Three poems are devoted to the English painter Francis Bacon, whose luminous brushwork is contrasted with horrific figures, contorted and grotesque. What Bacon seeks are images that, in his own words, ‘unlock the deeper possibilities of sensation.’ This is a project very much akin to Eshleman’s engines of mordant disclosure. His words seethe with brutish revelation, bulge with molten agitation: ‘the true untouchable: lava language.’ Line after line in ‘Bacon Studies (III)’ registers the horror and morbidity of Bacon’s canvases: ‘The inhuman as the exhaust of the grotesque.’ ‘Bacon’s flesh: plaster-tarred, cream-tinted, pink smoke bodies. Black ham snowing through debris-littered skin.’ ‘Muted buggery, naked lunch sur l’herbe.’ ‘Painting as snail trail, a painter’s mental excrement.’

In ‘Bands Of Blackness,’ a prose poem devoted to the work of the Japanese painter Takesada Matsutani, Eshleman explores the ‘whateverness’ of black. Black is the ultimate exterior, the ultimate void, the ultimate space, space that is illimitable and beyond recognition. In Matsutani’s art, black assumes a nascent existence in the shape of the sphere and the circle. ‘Within a black sphere,’ writes Eshleman,

an anatomical purse rests, gleaming a bit, an amputation, a potential. Is this the closed vagina of the black goddess which, when spread, reveals the aged face of blackness, the infant crone, black tongue balled in wizard lips?
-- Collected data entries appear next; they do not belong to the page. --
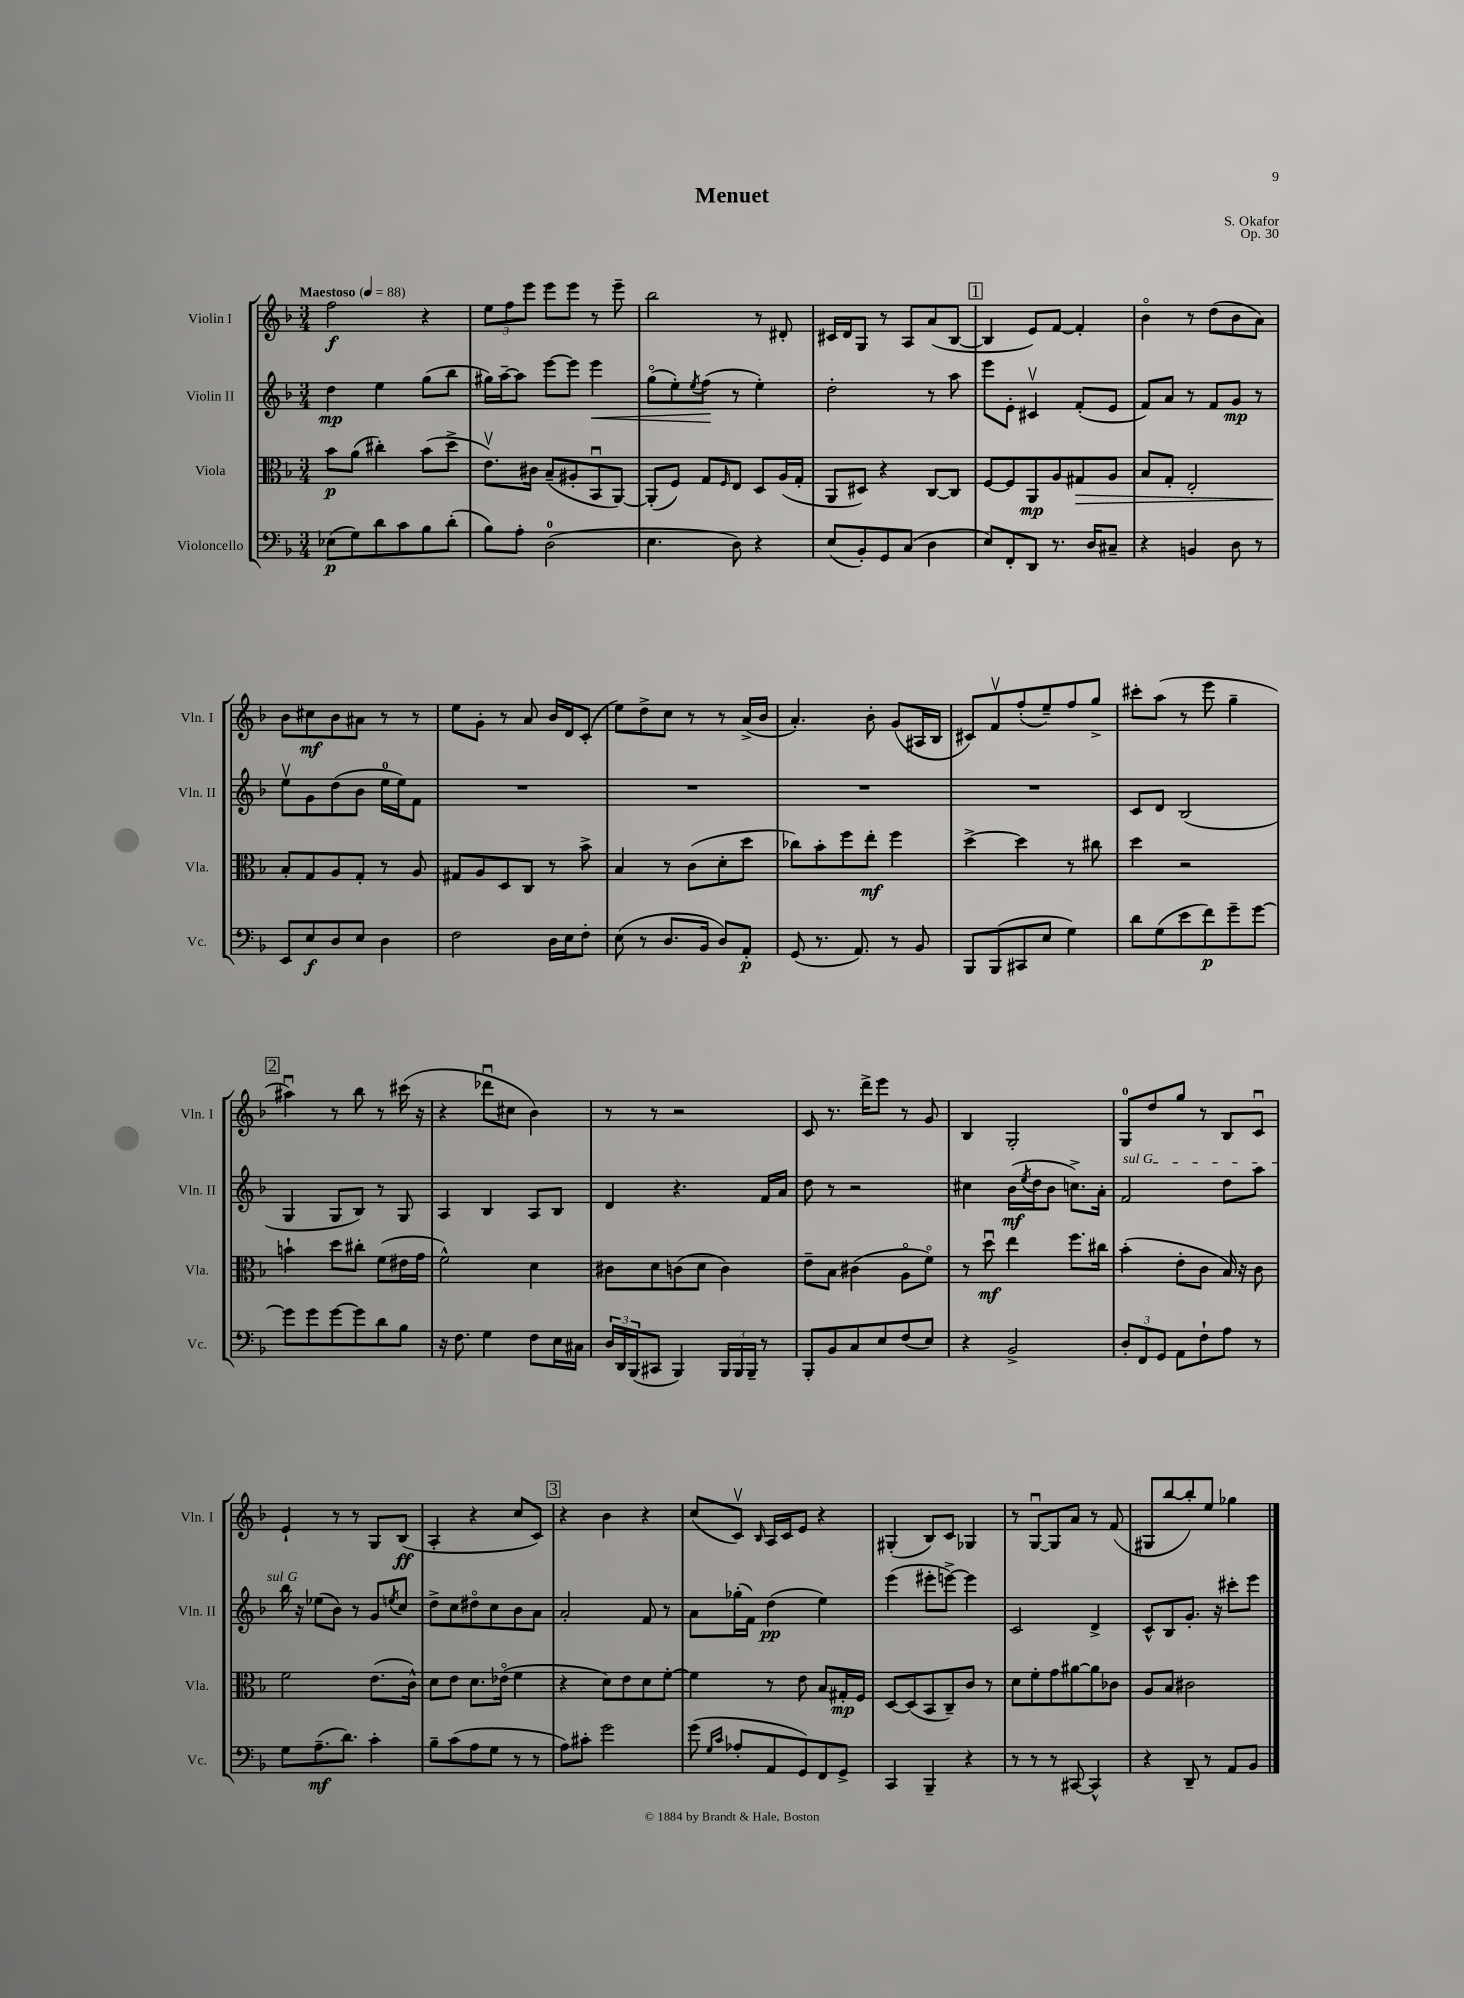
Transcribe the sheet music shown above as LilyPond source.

\header { title = "Menuet" composer = "S. Okafor" opus = "Op. 30" }
<<
\new StaffGroup <<
\new Staff = "s0" \with { instrumentName = "Violin I" shortInstrumentName = "Vln. I" } {
    \clef treble \key f \major \numericTimeSignature \time 3/4 \tempo "Maestoso" 4 = 88
    f''2\f r4 |
    \tuplet 3/2 { e''8 f''8 e'''8 } e'''8 e'''8 r8 e'''8-- |
    bes''2 r8 dis'8-. |
    cis'16 d'16 g8 r8 a8 a'8( bes8~ |
    \mark \markup { \box "1" } bes4 e'8) f'8~ f'4-. |
    bes'4\flageolet r8 d''8( bes'8 a'8) |
    bes'8 cis''8\mf bes'8 ais'8 r8 r8 |
    e''8 g'8-. r8 a'8 bes'16 d'16 c'8-.( |
    e''8) d''8-> c''8 r8 r8 a'16->( bes'16 |
    a'4.-.) bes'8-. g'8( ais16 bes16 |
    cis'8) f'8\upbow f''8-.( e''8--) f''8 g''8-> |
    cis'''8-. a''8( r8 e'''8 g''4-- |
    \mark \markup { \box "2" } ais''4\downbow) r8 bes''8 r8 cis'''16( r16 |
    r4 des'''8\downbow cis''8 bes'4) |
    r8 r8 r2 |
    c'8 r8. d'''16-> e'''8 r8 g'8 |
    bes4 g2-. |
    g8-0 d''8 g''8 r8 bes8 c'8\downbow |
    e'4-! r8 r8 g8 bes8\ff( |
    a4-. r4 c''8 c'8) |
    \mark \markup { \box "3" } r4 bes'4 r4 |
    c''8( c'8\upbow) \grace { bes16 } a16 c'16 e'8 r4 |
    gis4-.( bes8) c'8 ges4 |
    r8 g8~\downbow g8 a'8 r8 f'8( |
    gis8 bes''8~ bes''8-.) e''8 ges''4 \bar "|." |
}
\new Staff = "s1" \with { instrumentName = "Violin II" shortInstrumentName = "Vln. II" } {
    \clef treble \key f \major \numericTimeSignature \time 3/4
    d''4\mp e''4 g''8( bes''8 |
    gis''16) a''16~-- a''8 e'''8~ e'''8 e'''4\< |
    g''8\flageolet( e''8-.) \acciaccatura { e''8 } f''8\!( r8 e''4-.) |
    d''2-. r8 a''8 |
    \mark \markup { \box "1" } e'''8 e'8-. cis'4\upbow f'8-.( e'8 |
    f'8) a'8 r8 f'8 g'8\mp r8 |
    e''8\upbow g'8 d''8( bes'8 e''16-0 e''16) f'8 |
    R2. |
    R2. |
    R2. |
    R2. |
    c'8 d'8 bes2( |
    \mark \markup { \box "2" } g4 g8 bes8) r8 g8 |
    a4 bes4 a8 bes8 |
    d'4 r4. f'16 a'16 |
    d''8 r8 r2 |
    cis''4 bes'16\mf( \acciaccatura { e''8 } d''16 bes'8 c''8.->) a'16-. |
    \once \override TextSpanner.bound-details.left.text = \markup { \italic "sul G" } f'2\startTextSpan d''8 a''8 |
    bes''16\stopTextSpan r16 ees''8( bes'8) r8 g'8 \acciaccatura { e''8 } c''8 |
    d''8-> c''8 dis''8\flageolet c''8 bes'8 a'8 |
    \mark \markup { \box "3" } a'2-. f'8 r8 |
    a'8 ges''16-.( f'16) d''4\pp( e''4) |
    e'''4( eis'''8-. e'''8~->) e'''4 |
    c'2 d'4-> |
    c'8-^ bes8 g'8.-. r16 cis'''8-. e'''8 \bar "|." |
}
\new Staff = "s2" \with { instrumentName = "Viola" shortInstrumentName = "Vla." } {
    \clef alto \key f \major \numericTimeSignature \time 3/4
    bes'8\p a'8( cis''4-.) bes'8( d''8-> |
    e'8.\upbow) cis'16 bes8--( ais8-. bes,8\downbow a,8~) |
    a,8-.( f8) g8 \grace { f16 } e8 d8 a16( g16-. |
    a,8 dis8) r4 c8~ c8 |
    \mark \markup { \box "1" } f8~ f8 a,8\mp a8 gis8\> a8 |
    bes8 g8-. e2-. |
    bes8-.\! g8 a8 g8-. r8 a8 |
    gis8 a8 d8 c8 r8 bes'8-> |
    bes4 r8 c'8( d'8-. d''8 |
    ces''8) bes'8-. f''8 e''8-.\mf f''4 |
    d''4~-> d''4 r8 cis''8 |
    d''4 r2 |
    \mark \markup { \box "2" } b'4-! d''8 cis''8-. f'8( eis'16 g'16 |
    f'2-^) d'4 |
    cis'8 d'8 c'8( d'8 c'4) |
    e'8-- bes8 cis'4( a8\flageolet f'8\flageolet) |
    r8 d''8\downbow\mf e''4 f''8. cis''16 |
    bes'4-.( e'8-. c'8 bes16) r16 c'8 |
    f'2 e'8.( c'16-^) |
    d'8 e'8 d'8. ees'16\flageolet( f'4 |
    \mark \markup { \box "3" } r4 d'8) e'8 d'8 f'8~-. |
    f'4 r8 e'8 bes8 gis16-.\mp f16 |
    d8~ d8( bes,8 c8--) c'8 r8 |
    d'8 f'8-. g'8 ais'8~ ais'8 ces'8 |
    a8 bes8 cis'2 \bar "|." |
}
\new Staff = "s3" \with { instrumentName = "Violoncello" shortInstrumentName = "Vc." } {
    \clef bass \key f \major \numericTimeSignature \time 3/4
    ees8\p( g8) d'8 c'8 bes8 d'8-.( |
    bes8) a8-. d2-0( |
    e4. d8) r4 |
    e8( bes,8-.) g,8 c8( d4 |
    \mark \markup { \box "1" } e8) f,8-. d,8 r8. d16 cis8-- |
    r4 b,4 d8 r8 |
    e,8 e8\f d8 e8 d4 |
    f2 d16 e16 f8-. |
    e8( r8 d8. bes,16 d8) a,8-.\p |
    g,8( r8. a,8.) r8 bes,8 |
    bes,,8 bes,,8( cis,8 e8 g4) |
    d'8 g8( e'8 f'8\p) g'8-- g'8~ |
    \mark \markup { \box "2" } g'8 g'8 g'8~ g'8 d'8 bes8 |
    r16 f8. g4 f8 e16 cis16 |
    \tuplet 3/2 { d16 d,16 bes,,16( } cis,8 bes,,4) \tuplet 3/2 { bes,,16 bes,,16 bes,,16-- } r8 |
    bes,,8-. bes,8 c8 e8 f8( e8) |
    r4 bes,2-> |
    \tuplet 3/2 { d8-. f,8 g,8 } a,8 f8-! a8 r8 |
    g8 a8.--\mf( d'8.) c'4-. |
    bes8-- c'8( a8 g8 r8 r8 |
    \mark \markup { \box "3" } a8) cis'8-. g'2 |
    g'8( \grace { g16 c'16 } aes8-. a,8 g,8) f,8 g,8-> |
    c,4 bes,,4-- r4 |
    r8 r8 r8 cis,8~ cis,4-^ |
    r4 d,8-- r8 a,8 bes,8 \bar "|." |
}
>>
>>
\layout { \context { \Score \remove "Bar_number_engraver" } }
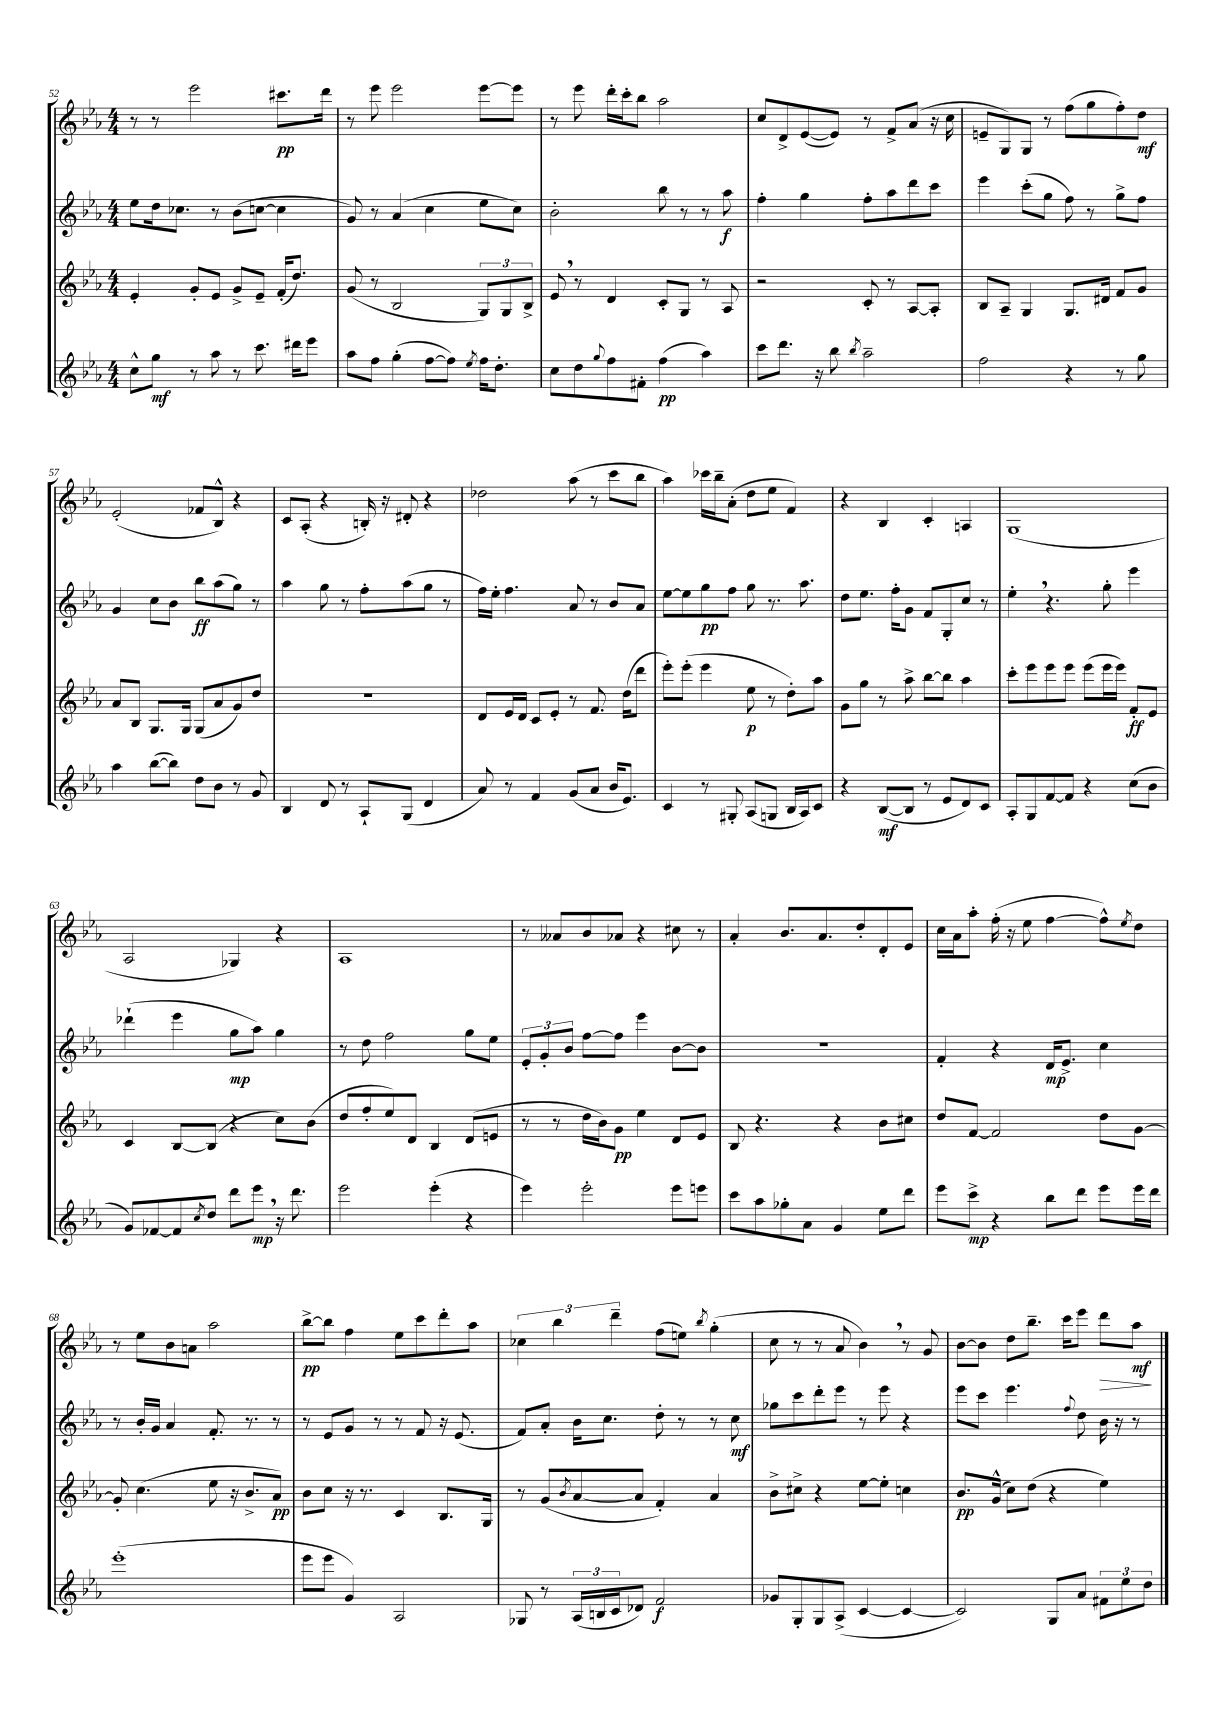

The imagery here is gravid with paradox. We associate black with nullity, with the void that is deep space, but here it is given the identity of a black goddess giving birth: simultaneously humanized and exalted. The language combines the imagery of fecundity with the imagery of magic. ‘Amputation’ imputes violence.

All in all, what we have is what Agamben would term an ‘example,’ ‘the antinomy of the individual and the universal drawing its genesis from language.’ The pregnance of the term ‘example’ in Greek is para-deigma, or paradigm: para = ‘to place along side;’ deigma = ‘to show.’ Thus paradigm means to show by placing along side, as in an example, pattern or model. In other words, a paradigm — ‘black tongue balled in wizard lips’ — is an emergent cognition, a mental construct influenced by our socialization, which defines and delimits the way we perceive reality, and is the basis of our worldview. It is a particular way of seeing. It is a whatness given lips, or ellipsis, a potentiality of being, an everwhat.